Императрица Екатерина II, поднявшая государство российское к вершинам могущества, была немкой по крови, родному языку и воспитанию. Но изображение основателя города, которого у нас еще при жизни стали почитать почти что как полубога, она заказала французскому скульптору, который к тому времени уже снискал известность на своей родине.

Приехав на берега Невы, Этьен-Морис Фальконе испытал прилив чистого вдохновения и создал монумент, поразивший умы современников и потомства. Поставленная на одной из главных площадей Петербурга – «императорском форуме», как стали недавно писать – статуя «Медного всадника» на диком «Гром-камне» придала мощный импульс воображению русских писателей и визионеров, создавших свой «миф Петербурга» и сама стала его зримым воплощением.

Кстати сказать, к 300-летию со дня основания Петербурга Представительство Европейской комиссии в России открыло в нашем городе так называемый «Европейский маршрут». Замысел его состоял в том, чтобы представитель каждой из стран, входящих в Европейский Союз, действуя при участии Администрации Петербурга, выбрал в городе один памятник, здание или какое-либо историческое место из числа тех, что с наибольшей полнотой воплотили в себе как дух этой нации, так и ее вклад в культуру «невской столицы». Так и составился план «Европейского маршрута» в Санкт-Петербурге6.

Автору довелось провести одну из первых экскурсий по этому, новому для нас маршруту для участников VI Международного философско-культурологического конгресса, который был проведен в нашем городе под эгидой ЮНЕСКО осенью юбилейного 2003 года.

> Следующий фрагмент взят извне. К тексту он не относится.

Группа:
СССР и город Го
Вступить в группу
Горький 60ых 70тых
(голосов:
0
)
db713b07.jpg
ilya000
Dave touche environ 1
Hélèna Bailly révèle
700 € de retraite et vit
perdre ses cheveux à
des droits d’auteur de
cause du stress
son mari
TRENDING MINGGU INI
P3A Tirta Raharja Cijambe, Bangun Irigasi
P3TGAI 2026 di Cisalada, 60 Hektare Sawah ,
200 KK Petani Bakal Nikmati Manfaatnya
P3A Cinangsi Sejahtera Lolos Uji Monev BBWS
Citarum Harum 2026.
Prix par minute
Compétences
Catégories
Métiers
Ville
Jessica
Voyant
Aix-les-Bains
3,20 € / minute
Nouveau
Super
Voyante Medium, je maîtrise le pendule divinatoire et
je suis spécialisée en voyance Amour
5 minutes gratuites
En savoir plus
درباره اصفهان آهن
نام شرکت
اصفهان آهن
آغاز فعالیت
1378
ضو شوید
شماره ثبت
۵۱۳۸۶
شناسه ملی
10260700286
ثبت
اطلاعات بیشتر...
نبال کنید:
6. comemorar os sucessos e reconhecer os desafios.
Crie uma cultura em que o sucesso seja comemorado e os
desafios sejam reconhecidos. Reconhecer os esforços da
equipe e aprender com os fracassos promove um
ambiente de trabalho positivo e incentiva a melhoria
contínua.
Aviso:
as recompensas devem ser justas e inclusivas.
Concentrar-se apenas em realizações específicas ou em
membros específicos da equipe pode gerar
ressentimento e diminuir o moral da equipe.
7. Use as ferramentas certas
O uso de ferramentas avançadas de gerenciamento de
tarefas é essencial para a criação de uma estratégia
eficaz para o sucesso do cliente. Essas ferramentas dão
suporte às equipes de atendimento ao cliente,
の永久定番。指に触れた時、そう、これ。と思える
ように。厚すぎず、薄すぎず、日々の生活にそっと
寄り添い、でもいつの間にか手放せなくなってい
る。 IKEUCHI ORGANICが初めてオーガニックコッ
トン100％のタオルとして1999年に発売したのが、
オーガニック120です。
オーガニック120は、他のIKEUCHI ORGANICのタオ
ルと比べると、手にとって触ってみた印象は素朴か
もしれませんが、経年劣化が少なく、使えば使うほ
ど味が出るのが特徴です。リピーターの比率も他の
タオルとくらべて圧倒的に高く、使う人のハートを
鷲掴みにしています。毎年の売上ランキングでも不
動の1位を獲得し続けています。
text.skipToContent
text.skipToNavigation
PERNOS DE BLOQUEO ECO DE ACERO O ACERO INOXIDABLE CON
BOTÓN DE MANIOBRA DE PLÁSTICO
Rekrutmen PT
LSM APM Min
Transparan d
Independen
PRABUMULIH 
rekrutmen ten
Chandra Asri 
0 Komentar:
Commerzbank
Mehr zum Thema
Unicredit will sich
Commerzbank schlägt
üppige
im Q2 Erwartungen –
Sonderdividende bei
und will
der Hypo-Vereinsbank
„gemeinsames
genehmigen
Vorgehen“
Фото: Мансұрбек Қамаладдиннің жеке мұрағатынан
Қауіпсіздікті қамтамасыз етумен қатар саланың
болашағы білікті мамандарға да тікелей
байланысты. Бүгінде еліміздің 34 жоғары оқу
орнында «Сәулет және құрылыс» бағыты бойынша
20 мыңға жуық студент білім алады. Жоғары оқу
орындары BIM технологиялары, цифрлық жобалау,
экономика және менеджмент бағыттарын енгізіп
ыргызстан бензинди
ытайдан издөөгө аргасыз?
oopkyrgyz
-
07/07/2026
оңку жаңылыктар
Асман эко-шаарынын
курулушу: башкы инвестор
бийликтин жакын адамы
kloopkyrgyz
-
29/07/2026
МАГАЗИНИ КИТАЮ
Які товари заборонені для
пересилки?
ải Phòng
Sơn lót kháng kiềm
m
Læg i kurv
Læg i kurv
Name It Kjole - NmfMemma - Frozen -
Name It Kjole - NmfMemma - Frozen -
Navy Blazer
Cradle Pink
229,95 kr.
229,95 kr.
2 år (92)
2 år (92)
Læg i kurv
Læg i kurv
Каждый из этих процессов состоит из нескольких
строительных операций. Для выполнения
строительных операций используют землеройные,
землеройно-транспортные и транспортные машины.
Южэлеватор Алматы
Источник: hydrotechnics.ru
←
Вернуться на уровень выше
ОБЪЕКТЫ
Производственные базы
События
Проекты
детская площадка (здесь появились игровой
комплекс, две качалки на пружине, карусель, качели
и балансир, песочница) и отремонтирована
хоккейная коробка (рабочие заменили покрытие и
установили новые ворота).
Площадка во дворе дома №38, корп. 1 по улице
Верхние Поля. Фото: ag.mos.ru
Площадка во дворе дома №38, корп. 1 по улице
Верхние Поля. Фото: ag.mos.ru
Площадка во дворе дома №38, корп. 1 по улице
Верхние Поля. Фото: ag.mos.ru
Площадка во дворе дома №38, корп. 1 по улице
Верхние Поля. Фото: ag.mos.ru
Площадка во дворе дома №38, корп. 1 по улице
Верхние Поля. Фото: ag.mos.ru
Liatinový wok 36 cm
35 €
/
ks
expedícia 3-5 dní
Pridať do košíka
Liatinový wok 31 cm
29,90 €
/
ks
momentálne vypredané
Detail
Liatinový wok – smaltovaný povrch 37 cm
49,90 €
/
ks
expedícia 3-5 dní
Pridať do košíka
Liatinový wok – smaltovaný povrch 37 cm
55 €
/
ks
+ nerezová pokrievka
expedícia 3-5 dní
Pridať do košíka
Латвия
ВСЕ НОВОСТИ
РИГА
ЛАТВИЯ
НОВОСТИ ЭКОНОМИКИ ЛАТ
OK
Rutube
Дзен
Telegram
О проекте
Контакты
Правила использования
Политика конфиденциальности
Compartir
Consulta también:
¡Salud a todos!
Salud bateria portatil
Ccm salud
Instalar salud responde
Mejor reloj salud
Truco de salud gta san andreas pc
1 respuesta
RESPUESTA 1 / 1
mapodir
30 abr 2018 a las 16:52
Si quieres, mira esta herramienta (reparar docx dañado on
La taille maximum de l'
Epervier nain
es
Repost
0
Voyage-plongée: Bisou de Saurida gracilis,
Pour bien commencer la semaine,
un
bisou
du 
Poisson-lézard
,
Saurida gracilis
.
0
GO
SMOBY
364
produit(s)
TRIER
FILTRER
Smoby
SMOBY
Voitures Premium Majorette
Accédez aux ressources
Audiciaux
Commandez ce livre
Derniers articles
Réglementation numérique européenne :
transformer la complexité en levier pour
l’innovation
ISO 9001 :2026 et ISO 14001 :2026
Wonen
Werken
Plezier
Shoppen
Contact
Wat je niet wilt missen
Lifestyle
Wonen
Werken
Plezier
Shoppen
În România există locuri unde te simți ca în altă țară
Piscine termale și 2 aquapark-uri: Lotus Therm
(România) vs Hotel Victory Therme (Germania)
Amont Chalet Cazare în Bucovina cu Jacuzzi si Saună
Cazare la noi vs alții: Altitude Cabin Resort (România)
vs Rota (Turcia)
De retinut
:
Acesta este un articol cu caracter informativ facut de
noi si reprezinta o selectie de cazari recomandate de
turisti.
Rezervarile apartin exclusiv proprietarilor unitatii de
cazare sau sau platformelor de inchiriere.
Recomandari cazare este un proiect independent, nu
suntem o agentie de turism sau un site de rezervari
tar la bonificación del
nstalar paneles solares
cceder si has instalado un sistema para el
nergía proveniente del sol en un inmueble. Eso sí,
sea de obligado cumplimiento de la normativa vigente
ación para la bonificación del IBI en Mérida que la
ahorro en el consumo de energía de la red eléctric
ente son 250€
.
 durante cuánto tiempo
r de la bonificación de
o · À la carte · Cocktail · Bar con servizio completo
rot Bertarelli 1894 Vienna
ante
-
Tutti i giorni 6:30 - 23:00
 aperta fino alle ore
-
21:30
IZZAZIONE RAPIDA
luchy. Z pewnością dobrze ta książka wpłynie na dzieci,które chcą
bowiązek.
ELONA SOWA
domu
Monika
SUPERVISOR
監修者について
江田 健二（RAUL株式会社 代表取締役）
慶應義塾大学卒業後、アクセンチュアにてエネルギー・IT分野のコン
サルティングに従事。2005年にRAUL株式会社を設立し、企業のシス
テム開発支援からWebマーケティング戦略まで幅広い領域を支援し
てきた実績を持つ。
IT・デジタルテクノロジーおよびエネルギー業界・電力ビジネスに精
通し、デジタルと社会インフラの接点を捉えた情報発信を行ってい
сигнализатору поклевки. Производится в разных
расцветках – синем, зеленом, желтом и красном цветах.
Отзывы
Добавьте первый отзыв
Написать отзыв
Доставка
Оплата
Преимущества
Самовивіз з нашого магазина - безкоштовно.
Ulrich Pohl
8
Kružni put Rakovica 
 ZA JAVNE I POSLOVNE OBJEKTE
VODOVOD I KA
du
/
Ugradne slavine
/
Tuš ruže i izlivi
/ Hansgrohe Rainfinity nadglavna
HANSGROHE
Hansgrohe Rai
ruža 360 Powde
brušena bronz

Помнится, представители разных европейских народов с живым интересом отнеслись к тому, что будет их представлять на «Европейском маршруте».

Исторические справки, равно как критические замечания звучали почти беспрерывно. Но когда наш автобус повернул с набережной к «Медному всаднику» – а именно его Франция выбрала в качестве своего представителя на «Европейском маршруте» – голоса на мгновение утихли, а дискуссии прекратились. Действительно, трудно представить себе пример более полного единения двух культурных традиций, который имел бы сравнимое продолжение и в символическом пространстве!7

Завершая вводное сопоставление вклада французов и немцев в культуру нашего города – а оно представляется нам не менее плодотворным, чем привычное для отечественной традиции «прение Москвы с Питером» – нужно заметить, что «петербургская империя» вступила в смертельную схватку с германским милитаризмом в союзе с державами Антанты и истощила в этой войне свои силы. Верность этой «entente cordiale»8 и душевное сострадание к тяготам, которые переносил народ союзной Франции, в свою очередь привели к исторической катастрофе и Временное правительство.

Что же касалось большевиков, то, строя свой «миф Петрограда-Ленинграда», они сознательно обращались к историософии, выработанной в рамках марксистско-ленинского учения и ставили свою революцию 1917 года в один ряд с Великой Французской революцией, а также Парижской Коммуной. В теоретическом плане, учение «победившего пролетариата» опиралось как на немецкую философию, так и французский «утопический социализм». Впрочем, тут нужно заметить, что «философская интоксикация» идеями, принадлежавшими французскому Просвещению, или восходившими к нему, традиционно снабжала петербургских вольнодумцев темами размышлений и программ переустройства российского общества едва ли не со времен «матушки Екатерины»…

Одним словом, к какому периоду в историческом развитии города на Неве мы бы ни обратились, творчество какого деятеля отечественной науки, искусства, литературы, политики ни затронули – везде нам приходится констатировать, что воздействие «французской цивилизации» было исключительно сильным, сравнимым по глубине и охвату разве что с немецким культурным влиянием.

Отрадно сознавать, что видные представители «французской цивилизации» склонны рассматривать и современный Санкт-Петербург как форпост своего влияния на востоке Европы. «Франция непременно должна участвовать в праздновании 300-летия Санкт-Петербурга – крупнейшего центра французской культуры за пределами национальной территории Франции»,– подчеркнул Чрезвычайный и полномочный посол Франции в России К.Бланшмезон9. «Город, основанный Петром Великим, стал через три столетия свидетелем и гарантом привилегированных связей, установленных между двумя нациями»,– вторит ему одна из крупнейших французских специалистов по русским делам, Постоянный секретарь Французской Академии Э.Каррер-д’Анкосс10.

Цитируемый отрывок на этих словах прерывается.